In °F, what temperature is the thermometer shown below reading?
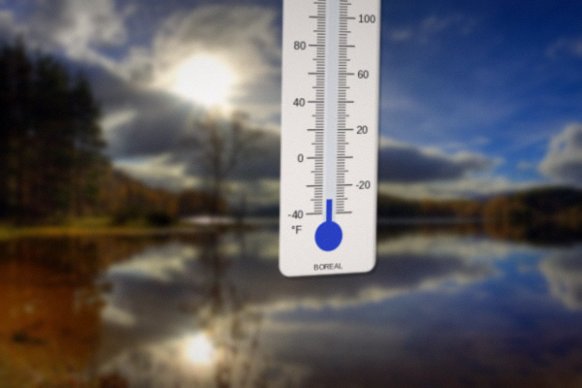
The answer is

════════════════

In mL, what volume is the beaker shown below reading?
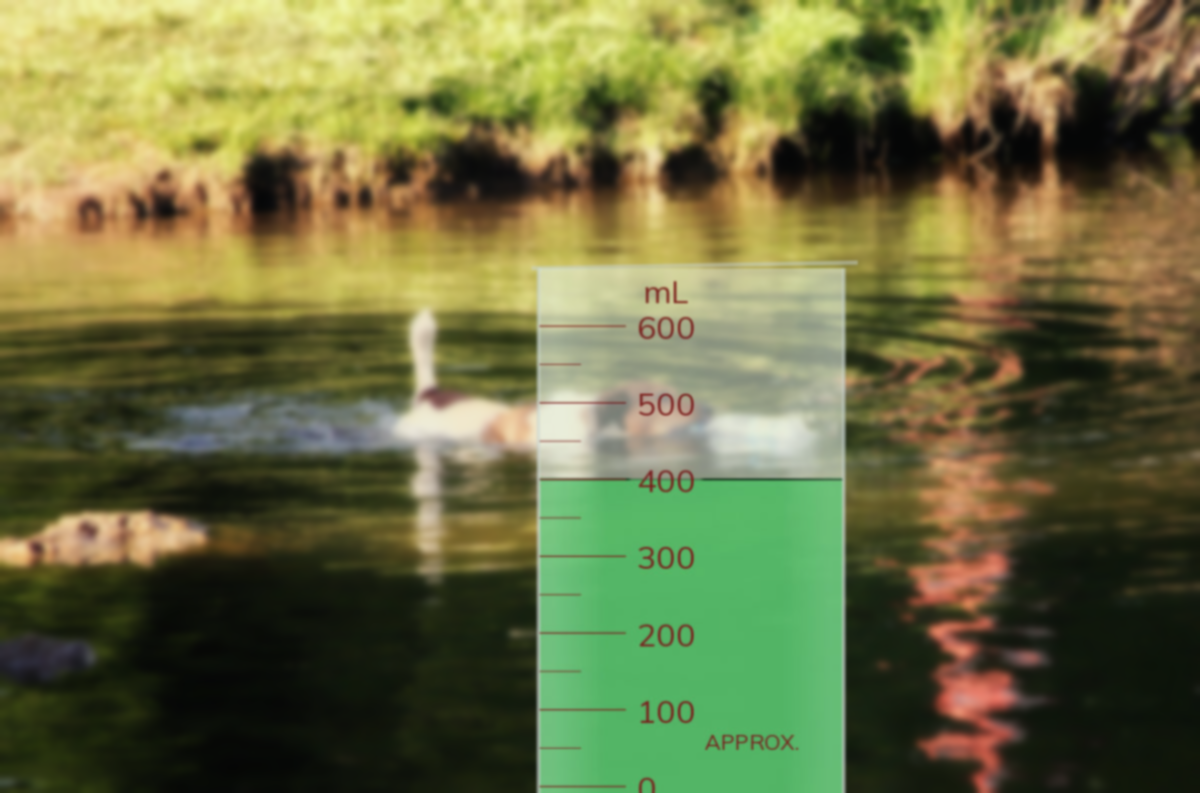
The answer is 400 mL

════════════════

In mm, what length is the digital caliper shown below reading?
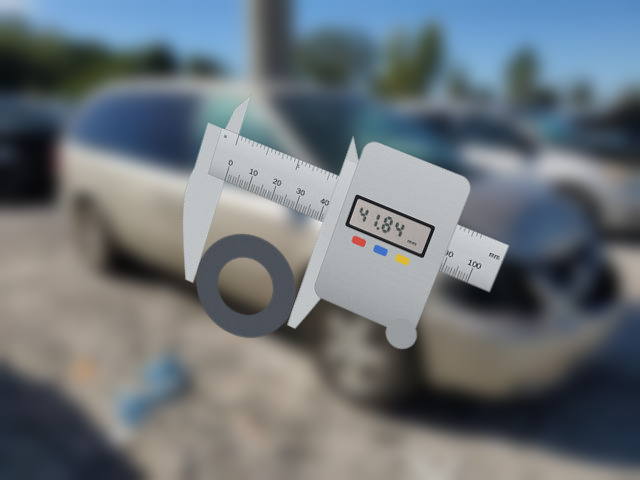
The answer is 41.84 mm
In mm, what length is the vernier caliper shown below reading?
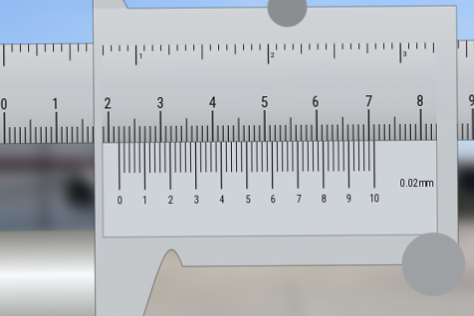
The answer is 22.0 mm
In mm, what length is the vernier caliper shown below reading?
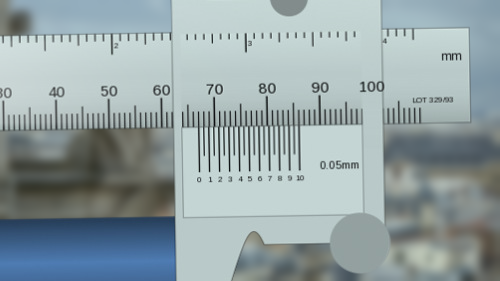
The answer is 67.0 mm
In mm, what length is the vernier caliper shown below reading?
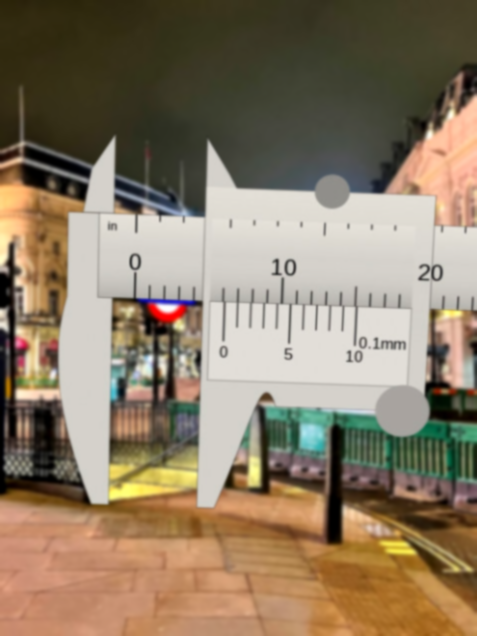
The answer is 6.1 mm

════════════════

Your goal
Write out again, word for word, the lines of the listing starting with the line containing "In mm, what length is the digital" and going on through the line containing "The answer is 6.1 mm". Leave the pictures out of your answer.

Expected answer
In mm, what length is the digital caliper shown below reading?
The answer is 41.84 mm
In mm, what length is the vernier caliper shown below reading?
The answer is 22.0 mm
In mm, what length is the vernier caliper shown below reading?
The answer is 67.0 mm
In mm, what length is the vernier caliper shown below reading?
The answer is 6.1 mm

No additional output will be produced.